The next step will be a study on mice in Seattle. I am not a supporter of animal testing myself, but it is important in order to obtain approval to test it on TB patients. The first clinical trials involving humans will take place in Cape Town. At that point, the phage therapy will be a supplement to existing antibiotics treatments, not a replacement.’
‘We are not going to tell someone: “you do not need those antibiotics; we will just give you this little virus and it will all work out.” We will administer doses of that phage cocktail for one week, and then we will keep daily track of the amount of tuberculosis bacteria still alive in the mucus that patients cough up. If we can see a sharp decline, we know that the phages are effective and we can do further research.’
What scenario are you hoping for?
‘That the phage cocktail really works in human testing, thus creating a very cheap but effective treatment. They are just viruses; you can grow and make them available worldwide for little money.’
‘We can then say to those patients where it is really difficult to find three effective antibiotics for them, “well, for your tuberculosis, we only really need two good antibiotics, and we can use the phage cocktail as a third.” We can use those treatments combined to successfully treat TB.’

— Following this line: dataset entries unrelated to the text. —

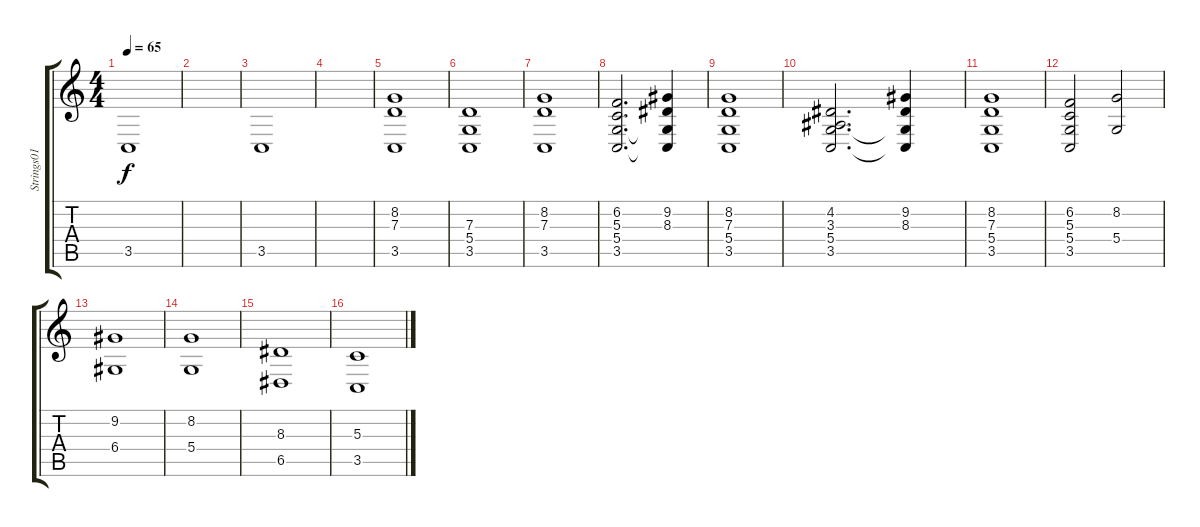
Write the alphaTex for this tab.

\track ("Strings01" "Strings01") {instrument stringensemble2}
\staff {score tabs}
\tuning (E4 B3 G3 D3 A2 E2) {hide}
\ts (4 4)
\tempo 65
\clef g2
\ks c
3.5.1{dy f} |
|
3.5.1 |
|
(8.2 7.3 3.5).1 |
(7.3 5.4 3.5).1 |
(8.2 7.3 3.5).1 |
(6.2 5.3 5.4 3.5).2{d} (9.2 8.3 5.4{t} 3.5{t}).4 |
(8.2 7.3 5.4 3.5).1 |
(4.2 3.3 5.4 3.5).2{d} (9.2 8.3 5.4{t} 3.5{t}).4 |
(8.2 7.3 5.4 3.5).1 |
(6.2 5.3 5.4 3.5).2 (8.2 5.4).2 |
(9.2 6.4).1 |
(8.2 5.4).1 |
(8.3 6.5).1 |
(5.3 3.5).1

How many people would benefit from that?
‘That would probably be a hundred thousand people per year.’
Tuberculosis in the Netherlands: Wealth is the best medicine
Tuberculosis is one of the deadliest infections in the world, but at 700 cases per year, it is a rare sight in the Netherlands. Van Ingen: ‘most patients are migrants; often they are people we came to the Netherlands fairly recently from areas where the disease is more prolific.’
People with better housing and healthier diets are more physically fit, and thus more resistant to these infections. ‘In low- and middle-income countries, people are a lot more susceptible, and often also live much closer together. So, if one person gets a contagious form of TB, they are more likely to infect others.’
The quest for affordable and effective treatments is very important according to Van Ingen, but he feels that alleviating poverty should be the main goal. ‘In the end, wealth is the best medicine against TB.’